Species Analysis (computed in PostgreSQL):

	species	sex	count	bill_ratio	body_mass_kg
0	Adelie	female	73	2.114272	3.368836
1	Adelie	male	73	2.117719	4.043493
2	Chinstrap	female	34	2.647993	3.527206
3	Chinstrap	male	34	2.653834	3.938971
4	Gentoo	female	58	3.200170	4.679741
5	Gentoo	male	61	3.147580	5.484836

Caching Pipeline Results

Xorq provides sophisticated caching mechanisms to optimize performance and avoid recomputation. Let’s explore different storage types.

ParquetStorage for Persistent Caching

ParquetStorage provides durable persistence by caching results as Parquet files on disk:

from pathlib import Path

# Create ParquetStorage for caching
cache_storage = ParquetStorage(source=con, base_path=Path.cwd() / "cache")

# Cache the cleaned penguins data
cached_penguins = clean_penguins.cache(storage=cache_storage)

print("Data cached using ParquetStorage!")
print(f"Cache storage location: {cache_storage.base_path}")

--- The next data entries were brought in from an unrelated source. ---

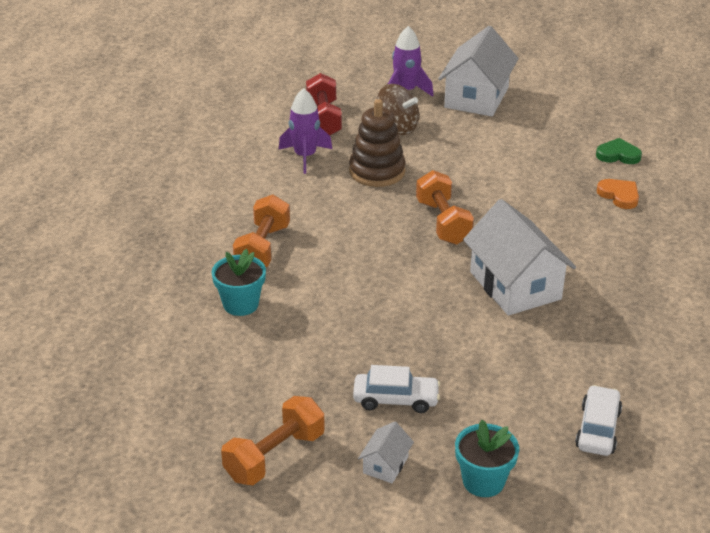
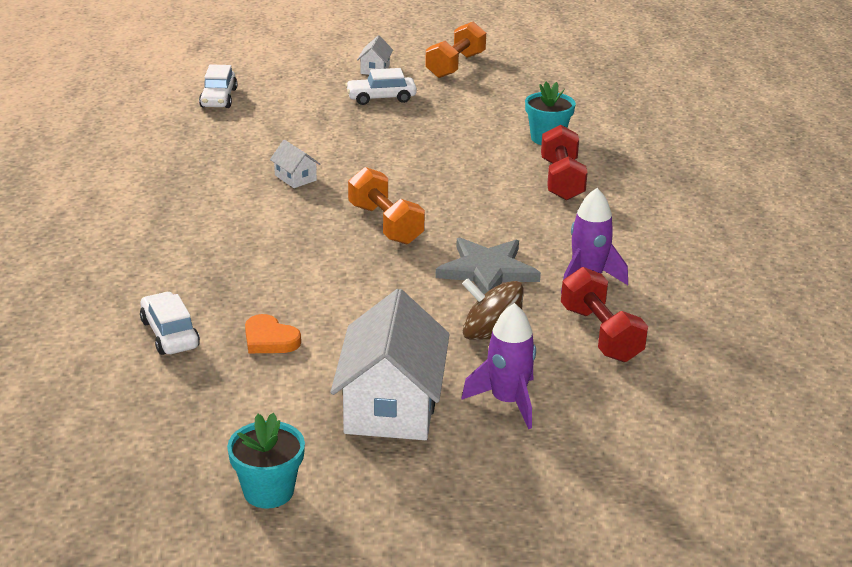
camera: 165 degrees right, 5 degrees down
orange dumbbell [233,194,290,268] -> red dumbbell [541,125,588,200]
brown stacking toy [349,99,406,187] -> grey star [435,238,541,294]
turquoise flower pot [455,420,519,497] -> turquoise flower pot moved to [227,413,305,508]
white house [463,199,576,316] -> white house [270,140,320,188], size x0.44
green heart [596,138,642,164] -> white car [140,292,200,355]
orange heart [597,179,639,209] -> orange heart moved to [245,314,301,353]

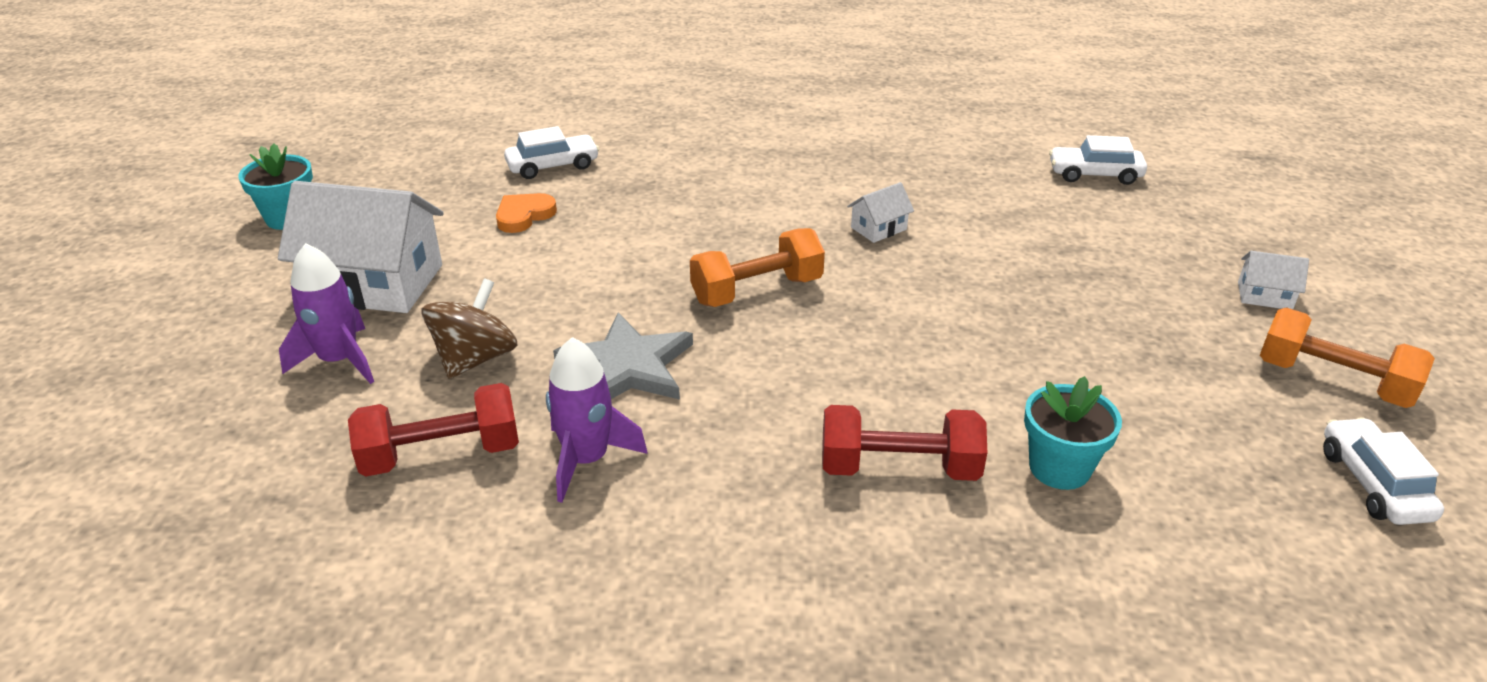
camera: 95 degrees right, 5 degrees up
white car [345,68,417,105] -> white car moved to [1323,417,1444,525]

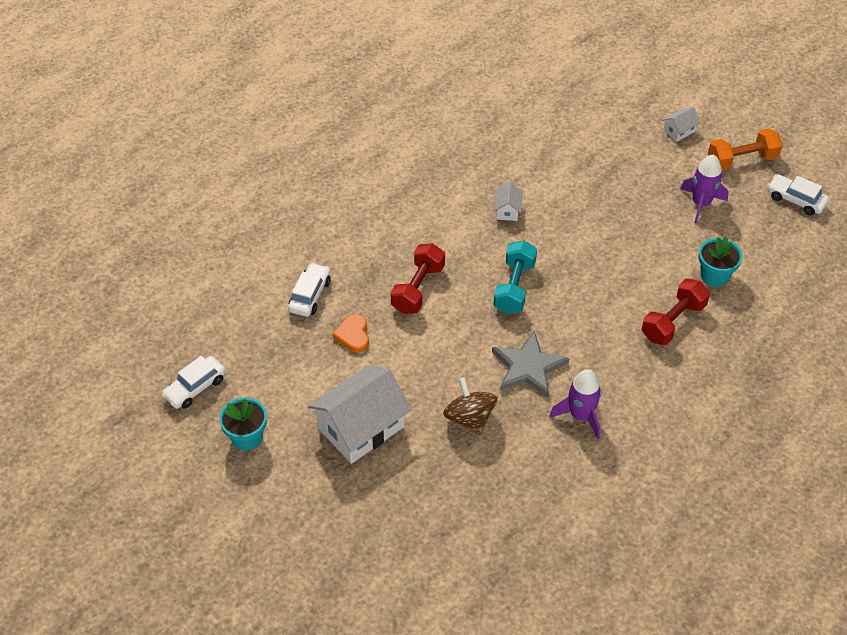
camera: 50 degrees left, 15 degrees up
purple rocket [279,243,374,384] -> purple rocket moved to [680,155,728,224]
red dumbbell [348,383,519,476] -> red dumbbell moved to [391,243,445,314]
orange dumbbell [690,228,825,307] -> turquoise dumbbell [493,240,537,314]
white car [1049,135,1147,185] -> white car moved to [161,356,226,409]

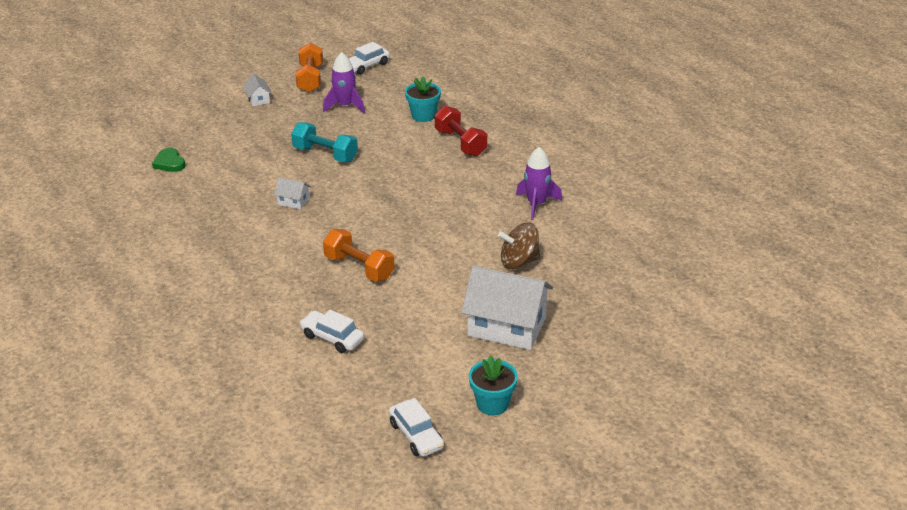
camera: 75 degrees left, 15 degrees down
white house [308,366,412,464] -> white house turned 45 degrees counterclockwise [461,266,553,350]
orange heart [332,314,369,353] -> none
red dumbbell [391,243,445,314] -> orange dumbbell [323,229,395,281]
grey star [492,331,569,397] -> none
turquoise dumbbell [493,240,537,314] -> turquoise dumbbell moved to [291,122,358,162]
none -> green heart [152,148,186,172]

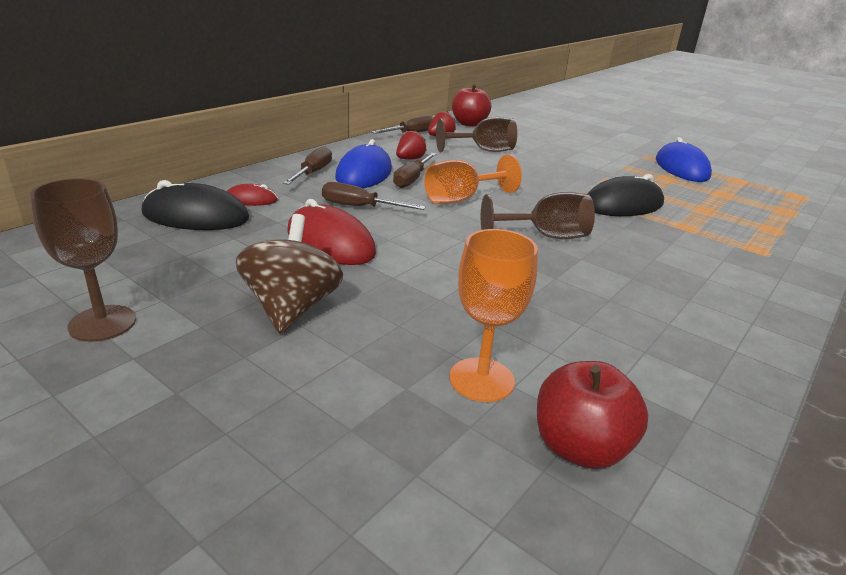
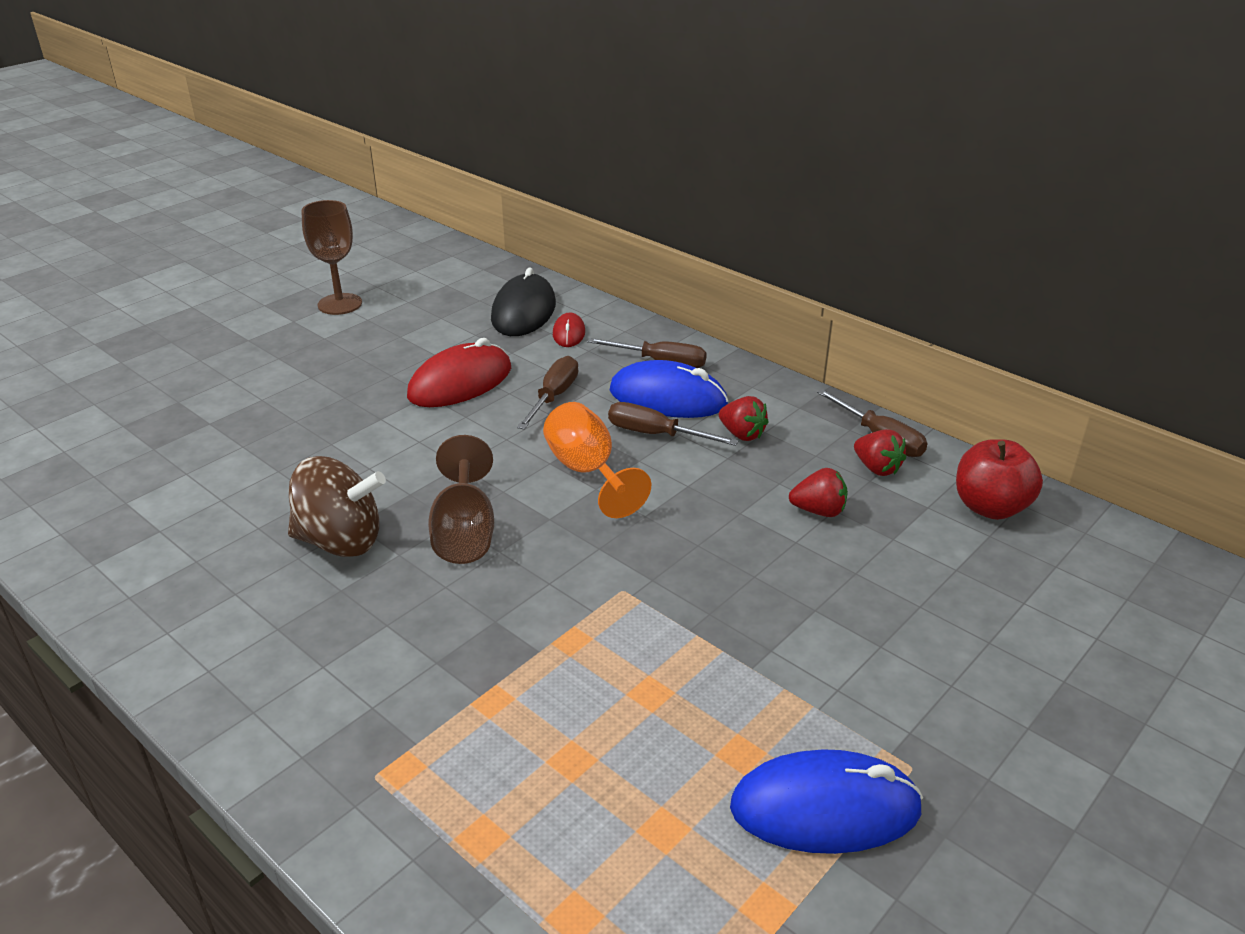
camera: 95 degrees right, 5 degrees up
brown spinning top [235,214,343,333] -> brown spinning top moved to [288,456,386,557]
brown goblet [436,117,517,152] -> red strawberry [789,468,848,517]
orange goblet [449,229,538,402] -> none
red apple [537,361,648,469] -> none
black mouse [588,174,664,216] -> none

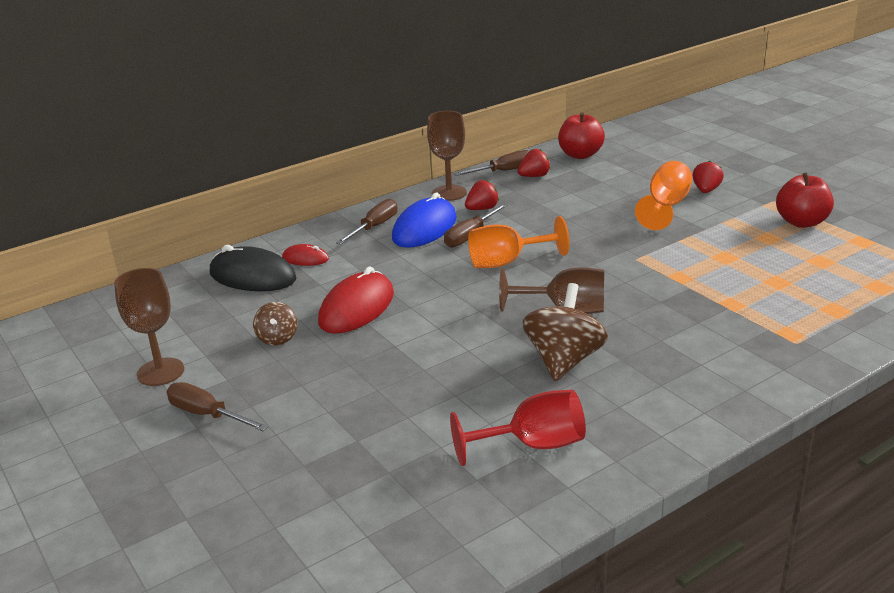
camera: 75 degrees left, 5 degrees down
red mouse [407,338,511,407] -> red mouse turned 60 degrees clockwise [318,266,394,334]
brown screwdriver [517,356,578,430] -> brown screwdriver moved to [166,382,268,431]
blue mouse [730,749,923,854] -> red apple [776,173,834,228]
red strawberry [789,468,848,517] -> red strawberry moved to [692,160,724,193]
none -> brown spinning top [253,302,297,345]
none -> brown goblet [427,111,467,201]
none -> red goblet [450,390,586,466]
none -> orange goblet [635,161,692,230]

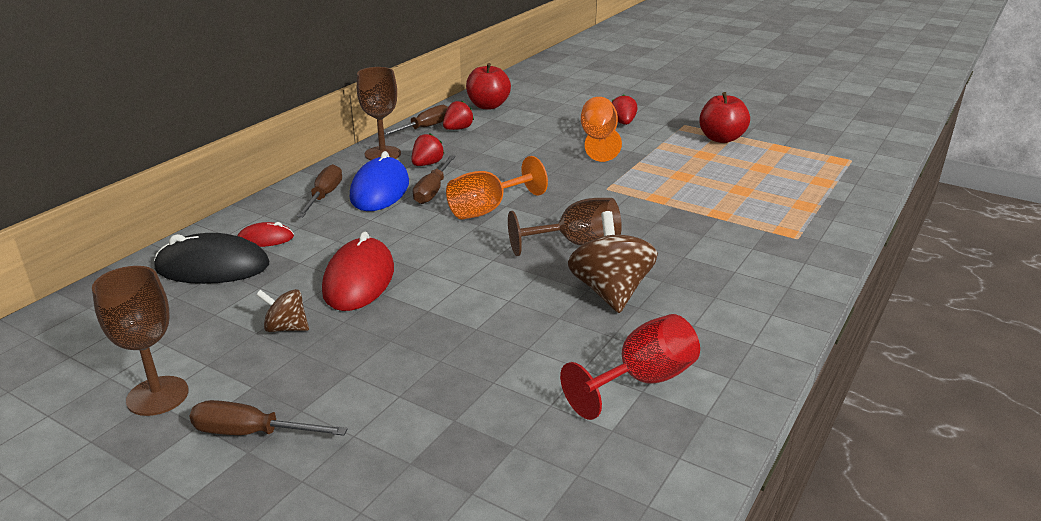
camera: 25 degrees left, 0 degrees up
brown spinning top [253,302,297,345] -> brown spinning top turned 135 degrees clockwise [256,289,309,332]

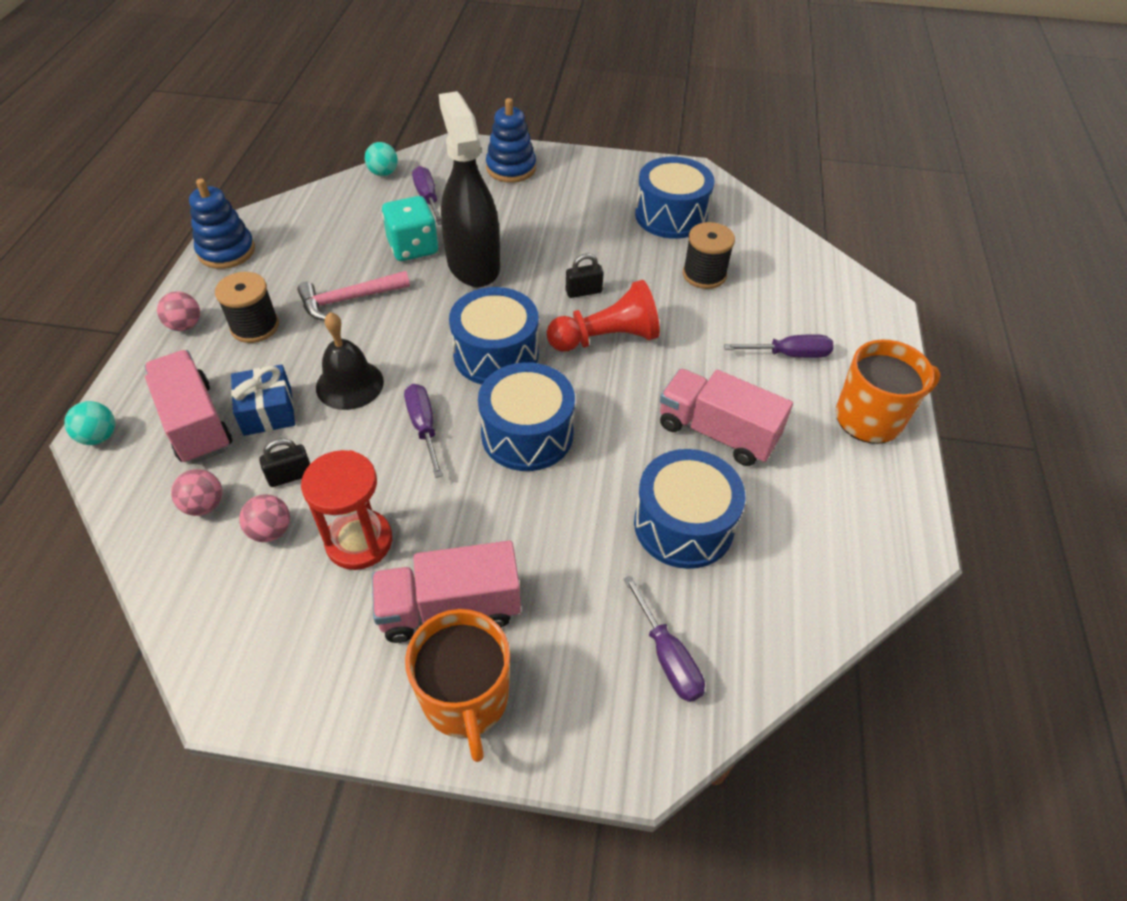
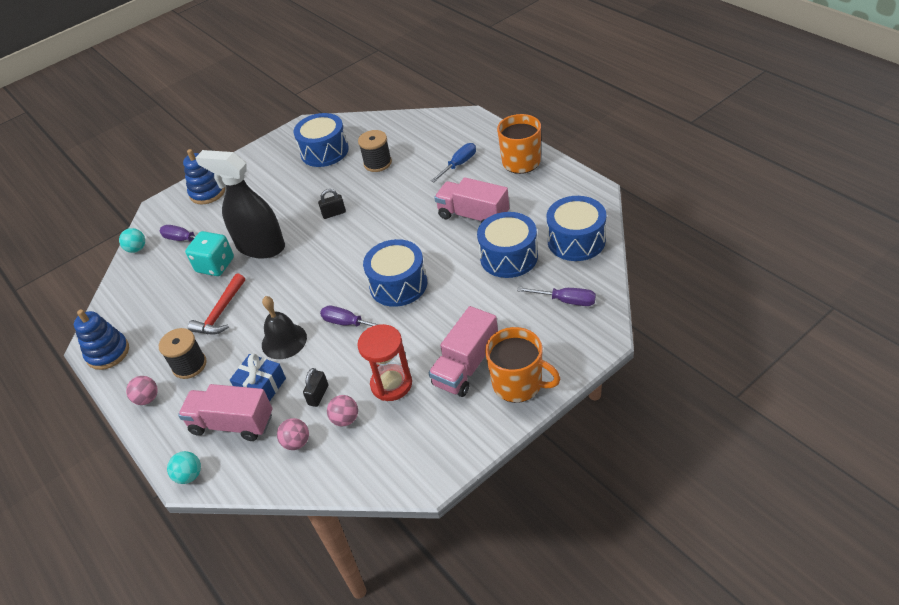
camera: 40 degrees left, 5 degrees down
pink hammer [297,271,410,321] -> red hammer [188,273,245,334]
blue drum [449,287,539,385] -> blue drum moved to [547,196,606,261]
red pawn [547,280,660,352] -> none
black padlock [566,254,604,298] -> black padlock turned 45 degrees clockwise [318,189,346,219]
pink truck [660,369,793,466] -> pink truck turned 45 degrees clockwise [434,177,509,223]
purple screwdriver [724,334,834,358] -> blue screwdriver [431,143,476,182]

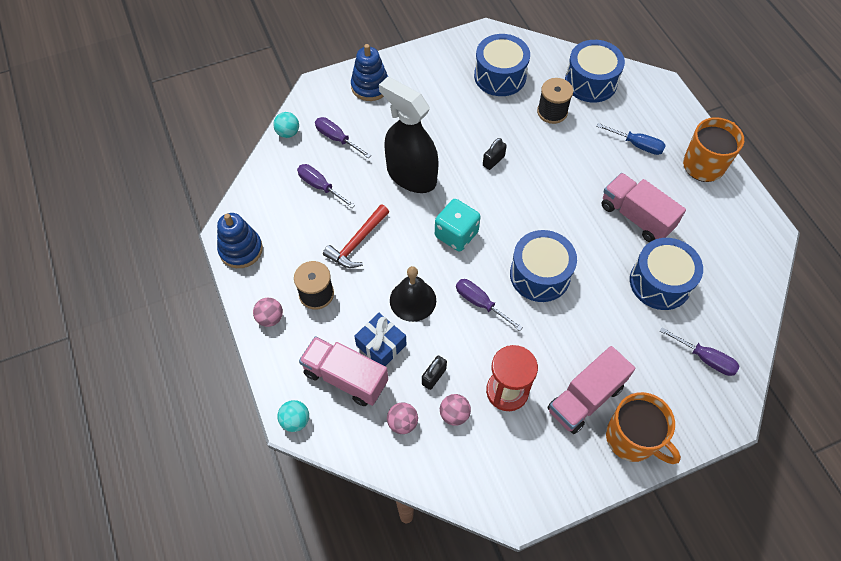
camera: 10 degrees right, 15 degrees up
turquoise dice [185,231,234,276] -> turquoise dice moved to [435,199,481,252]
black padlock [318,189,346,219] -> black padlock turned 45 degrees counterclockwise [483,138,507,170]
blue screwdriver [431,143,476,182] -> blue screwdriver turned 60 degrees clockwise [596,123,666,155]
blue drum [547,196,606,261] -> blue drum moved to [565,40,625,103]
none -> purple screwdriver [297,164,355,208]

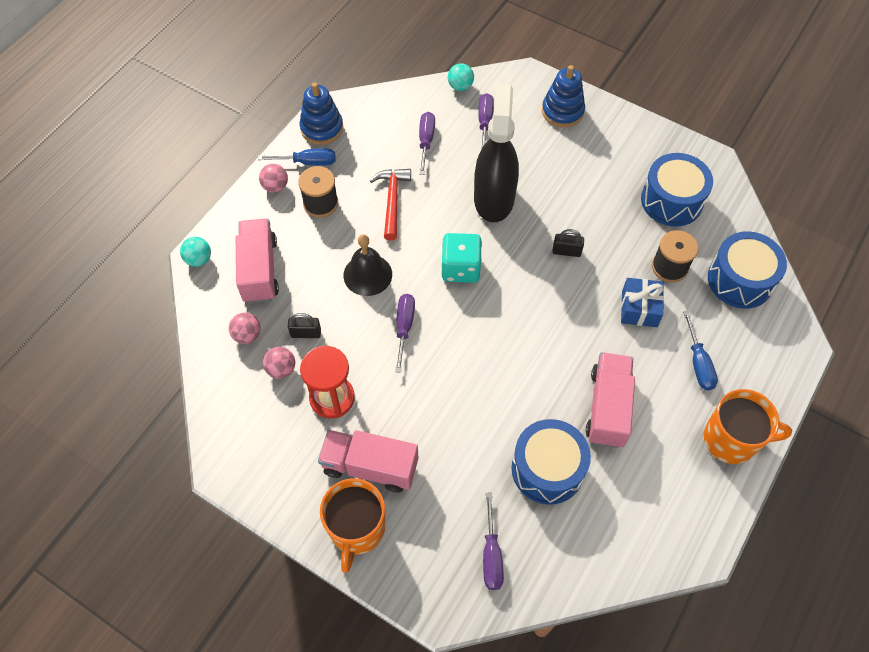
camera: 55 degrees right, 0 degrees up
red hammer [323,204,389,268] -> red hammer turned 90 degrees clockwise [370,169,411,240]
blue gift [354,313,406,366] -> blue gift moved to [621,278,664,327]
blue drum [510,230,577,302] -> none
none -> blue screwdriver [258,148,335,166]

# Subsequent operations will use cached data
print("\nFirst execution (writes to cache):")
result1 = cached_penguins.count().execute()
print(f"Count: {result1}")

print("\nSecond execution (reads from cache):")
result2 = cached_penguins.count().execute()
print(f"Count: {result2}")

Data cached using ParquetStorage!
Cache storage location: /home/runner/work/xorq/xorq/docs/how_to/cache

First execution (writes to cache):
Count: 333

Second execution (reads from cache):
Count: 333

SourceStorage for Backend-Specific Caching

SourceStorage automatically invalidates cache when upstream data changes and uses the source backend for persistence:

# Create SourceStorage using DuckDB as the caching backend
ddb_storage = SourceStorage(source=ddb)

# Cache a complex aggregation using DuckDB
complex_analysis = (
    clean_penguins
    .group_by('species')
    .agg([
        _.bill_length_mm.mean().name('avg_bill_length'),
        _.bill_length_mm.std().name('std_bill_length'),
        _.bill_depth_mm.mean().name('avg_bill_depth'),
        _.bill_depth_mm.std().name('std_bill_depth'),
        _.count().name('sample_count')
    ])
    .mutate(
        bill_length_cv=_.std_bill_length / _.avg_bill_length,
        bill_depth_cv=_.std_bill_depth / _.avg_bill_depth
    )
    .cache(storage=ddb_storage)  # Cache in DuckDB
)

print("Complex analysis cached in DuckDB!")
complex_analysis.execute()

Complex analysis cached in DuckDB!

	species	avg_bill_length	std_bill_length	avg_bill_depth	std_bill_depth	sample_count	bill_length_cv	bill_depth_cv
0	Gentoo	47.568067	3.106116	14.996639	0.985998	119	0.065298	0.065748
1	Adelie	38.823973	2.662597	18.347260	1.219338	146	0.068581	0.066459
2	Chinstrap	48.833824	3.339256	18.420588	1.135395	68	0.068380	0.061637

Chaining Caches Across Multiple Engines

One of Xorq’s powerful features is the ability to chain caches across different backends:

# Create a pipeline with multiple cache points across different backends
pipeline_result = (
    clean_penguins
    .cache(storage=ParquetStorage(con))  # Cache initial data
    .into_backend(ddb, "temp_penguins")  # Move to DuckDB
    .mutate(
        bmi=_.body_mass_g / (_.flipper_length_mm / 1000) ** 2,  # Calculate BMI-like metric
        bill_size_index=_.bill_length_mm * _.bill_depth_mm
    )
    .cache(storage=SourceStorage(ddb))  # Cache in DuckDB
    .into_backend(pg, "enriched_penguins")  # Move to PostgreSQL
    .cache(storage=SourceStorage(pg))  # Final cache in PostgreSQL
)

print("Multi-stage pipeline with cross-backend caching created!")
final_result = pipeline_result.execute()
print(f"Final pipeline result: {len(final_result)} rows")

Multi-stage pipeline with cross-backend caching created!
Final pipeline result: 333 rows

Xorq’s pipeline operations provide the foundation for building robust, scalable data processing workflows that can efficiently utilize multiple backends while maintaining excellent performance through intelligent caching.